If any one industry in the Northwest was without cause to complain in 2002, it was financial institutions.

Declining interest rates attracted new loans, and mortgage refinancings generated millions in fees.

The shares of some publicly traded banks appreciated by as much as 30 percent during the year.

The big challenge for 2003 will be matching that performance.

"What do you do for an encore," asked Ragen MacKenzie analyst R. Jay Tejera, a longtime observer of the region's financial institutions.

While mega-banks like J.P. Morgan Chase and Co. and Citigroup contended with billions in bad loans, local and regional banks made more loans and gathered more deposits, he said, even as the economies of Oregon and Washington reeled.
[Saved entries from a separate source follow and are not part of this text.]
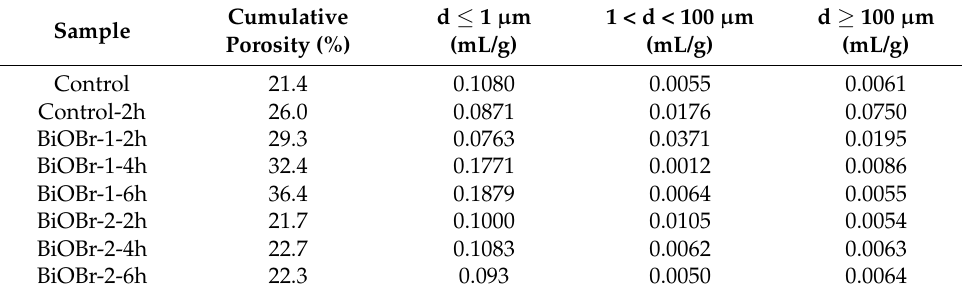
Table 2. Microstructure characteristics of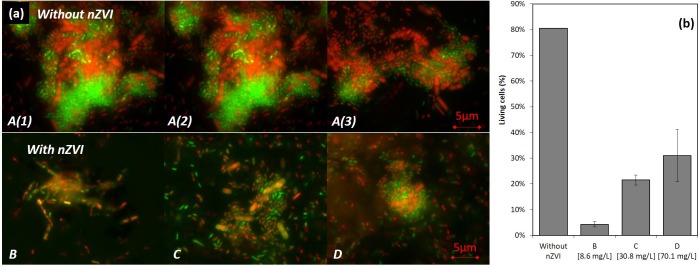
LIVE/DEAD® observations (illustration images) (a) and results of counting (b) of bacteria after 43 h of incubation (24 h after nZVI addition). A [A(1), A(2), and A(3)] images are for control samples where huge living cells aggregates were observed, and B/C/D are images of cultures containing nZVI. Please note that images from (a) were not those used for LIVE/DEAD counting results presented in (b).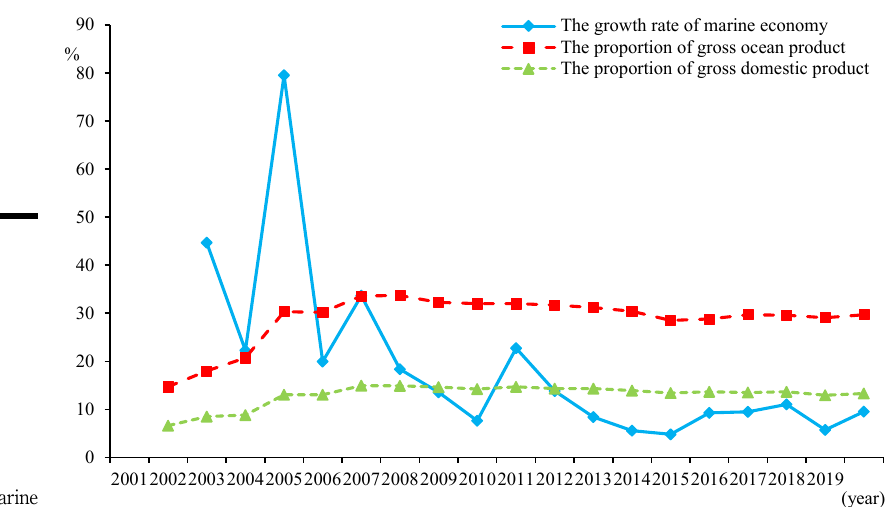
Figure 6. Development of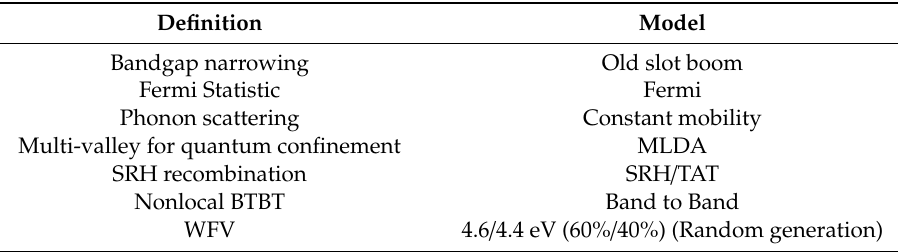
Table 2. Models in TCAD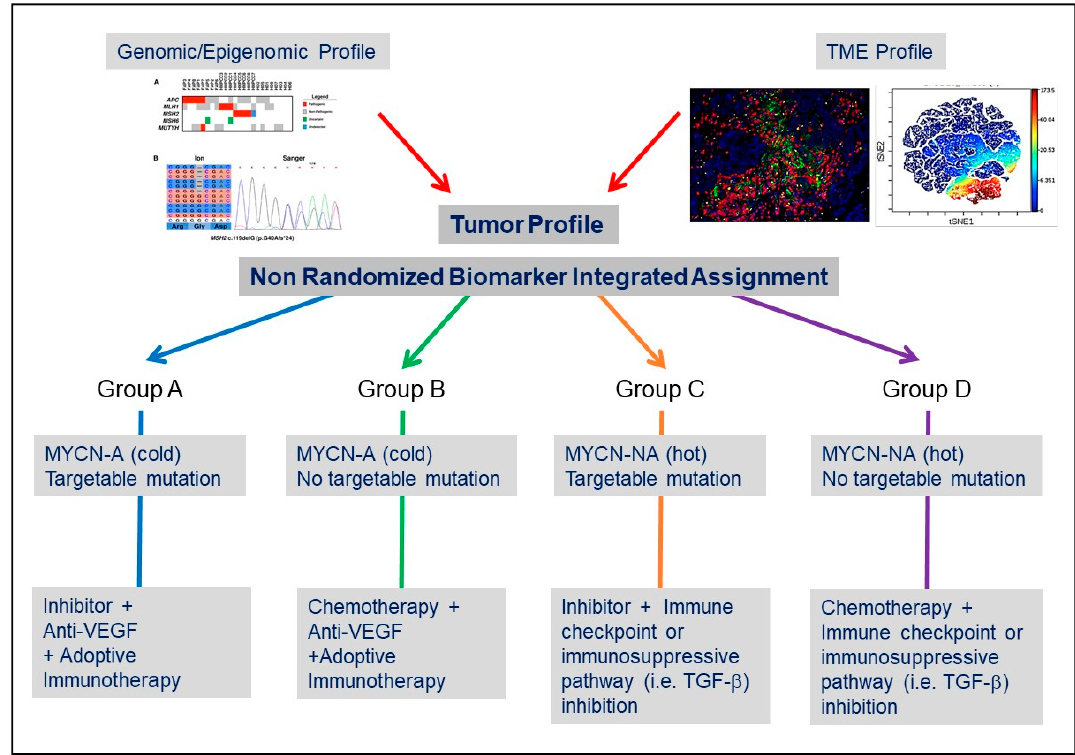
Figure 2. Considering the TME in the design of clinical trials in NB. Simplified conceptual design of a biomarker-integrated umbrella protocol in NB based on genomic and TME information.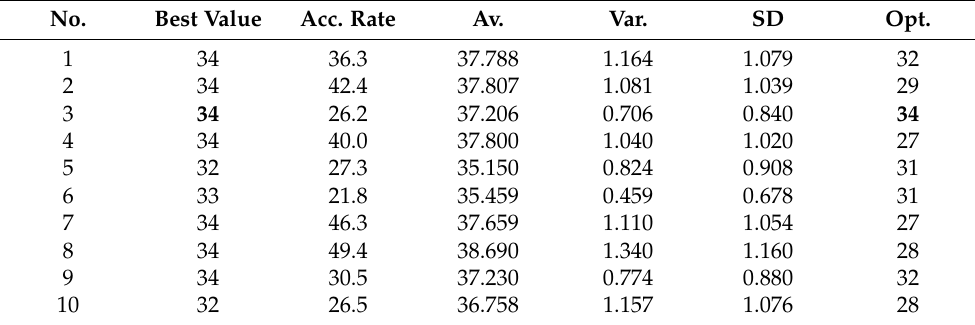
Table 5. Comparison of the experimental results obtained using neal and the optimal solution. No. Best Value Acc. Rate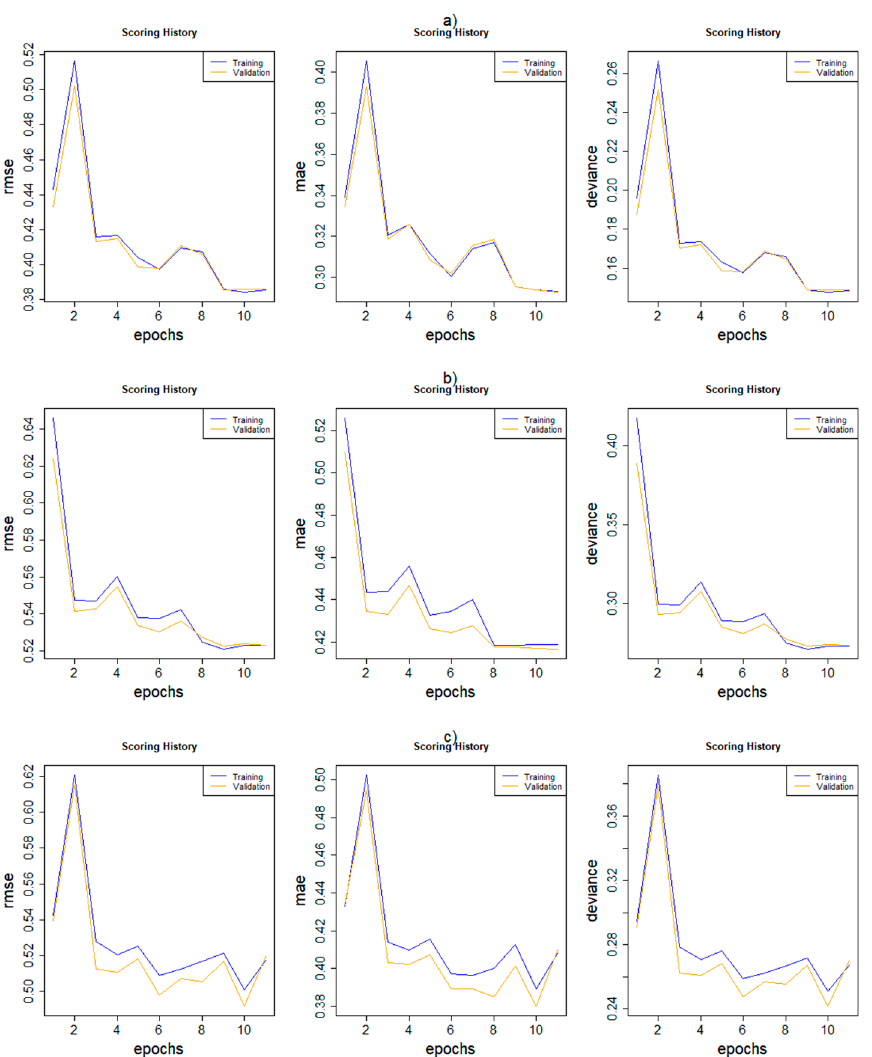
Figure 4. Model accuracy for each iteration during model calibration in three phenology stages: ( a ) SOS, ( b ) LOS, and ( c ) EOS. Table 4. Scoring performance of DFNN model at each iteration during the different phenological stage. Samples Epoch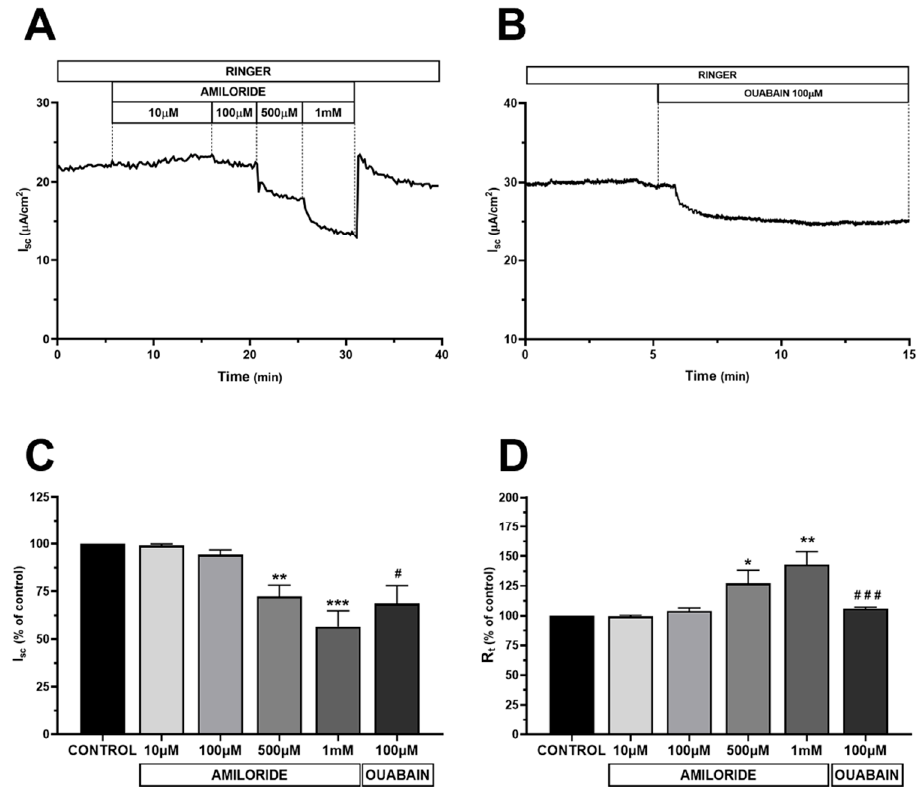
Figure 2. Functional polarization of HMC monolayers. ( A ) Representative trace of short circuit current (I sc ) showing that apical amiloride dose-dependently decreased I sc in HMC; ( B ) Representative trace recording of I sc demonstrating that basolateral addition of ouabain (100 µ M) in the bath solution induced a sustained decrease of I sc ; ( C , D ) Changes in I sc and R t , induced by Na + channels inhibition ( n = 4) and by Na + /K + -ATPase inhibition ( n = 3). Results are expressed as percentage of the I sc and R t basal value; Values are reported as mean values ± SEM. * p <0.05, ** p < 0.01, *** p < 0.001 vs. basal condition calculated by one-way analysis of variance (ANOVA) with Dunnett’s multiple comparison test. # p < 0.05, ### p < 0.001 vs. basal condition calculated by Student t-test.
Tejera said deposit growth could accelerate because money market rates are so low, customers figure they might as well bank their money where it will be more accessible.

Spokane area bankers said they are confident that banks and thrifts that did not make too many bad loans as the economy was slowing will be fine.

At AmericanWest Bank, President Wes Colley said the 2003 budget calls for loan growth of between 10 percent and 12 percent despite easing demand. That equates to about $90 million in new business for the $917 million bank, he said.

AmericanWest operates branches in Eastern and Central Washington and North Idaho. The region missed the highs experienced on the West Side, Colley said, but has not been as badly roughed up in the downswing.

"We're just kind of plugging along," he said.

Sterling Financial Corp. earnings increased 61 percent in 2002. Chairman Harold Gilkey said he expects no slowdown in 2003 despite what he predicts will be a flat economy.

How the region fares will depend on how state and local governments handle the financial strains created by widespread layoffs, he said.

"I would hope toward the end of the year we would get some job growth," Gilkey said.

New lending centers in Portland and Seattle are doing extremely well, he said, and completion of a pending merger with Empire Federal Bancorp will bring new deposits into the bank.

Empire also operates an insurance agency, Gilkey noted. Insurance products could be offered at Sterling branches in the future, he said, adding, "I expect that to be a major element going forward."

Gilkey said Sterling and other Northwest banks of similar size are fighting for the expanding niche between local banks with limited resources and money-center banks that are withdrawing from certain lines of business.

"There's a huge opportunity for a regional community bank," he said.

Wheatland Bank, with $138 million in assets, has found plenty of business in its niche, president Sue Horton said.

Wheatland, with nine branches from Quincy to Spokane, plans to add another in north Spokane this year, and may also look outside its current territory for other opportunities, she said.

Managers will focus on raising returns on equity and assets to those of peer institutions. Those numbers have suffered as Wheatland added branches, but should rebound as they become profitable, Horton said.

Wheatland net income, at $631,000 in 2002, exceeded budget by 50 percent, Horton noted.

Gary Garrett, president for Wells Fargo community banking operations in Eastern Washington, said Wells Fargo also aimed too low last year. Net was 45 percent above projections at the bank's 11 branches in the region, he said, and mortgage referrals to another Wells Fargo subsidiary tripled.

Garrett said he expects continued success in home equity lending and investment deposits.

Idaho Independent Bank Chairman Jack Gustavel said he expects growth in 2003, with activity shifting from residential loans to commercial borrowing and construction.

Margins should improve as the cost of funds continues to ease, he said.

The Coeur d'Alene-based bank reported a record 2002, with loans up almost 9 percent and assets almost 18 percent.

Gustavel said Idaho Independent won't open any new branches in 2003, although he will listen to any opportunities. The Coeur d'Alene office will be moving into new quarters at the Riverstone development on Northwest Boulevard, and the operations center in Hayden Lake will undergo a major overhaul.

"I think this is going to be a good place to be," Gustavel said.